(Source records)
[Start of Attachment]
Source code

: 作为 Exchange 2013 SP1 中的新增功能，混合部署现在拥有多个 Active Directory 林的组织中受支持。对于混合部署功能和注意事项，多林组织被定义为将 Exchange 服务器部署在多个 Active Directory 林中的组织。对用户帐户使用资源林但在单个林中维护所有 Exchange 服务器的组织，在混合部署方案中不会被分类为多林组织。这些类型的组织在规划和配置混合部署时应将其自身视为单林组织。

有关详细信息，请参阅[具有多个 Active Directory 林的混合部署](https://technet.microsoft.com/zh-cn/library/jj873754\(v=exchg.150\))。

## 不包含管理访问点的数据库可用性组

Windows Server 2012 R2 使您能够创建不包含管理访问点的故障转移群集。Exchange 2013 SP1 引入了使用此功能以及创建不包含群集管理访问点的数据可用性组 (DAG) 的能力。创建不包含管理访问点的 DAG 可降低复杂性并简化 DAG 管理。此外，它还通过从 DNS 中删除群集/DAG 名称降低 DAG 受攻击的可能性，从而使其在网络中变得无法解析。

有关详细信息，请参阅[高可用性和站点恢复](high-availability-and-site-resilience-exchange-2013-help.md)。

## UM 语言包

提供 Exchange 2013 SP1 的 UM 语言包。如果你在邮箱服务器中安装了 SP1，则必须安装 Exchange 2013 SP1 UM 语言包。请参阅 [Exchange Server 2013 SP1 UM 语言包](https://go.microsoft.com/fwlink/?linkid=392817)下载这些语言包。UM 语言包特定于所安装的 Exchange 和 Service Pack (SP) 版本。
[End of Attachment]
> [TASK GOAL] For the records above, state the number of lines holding the string "microsoft", without further comment.

> [ANSWER TO THE EXERCISE] 2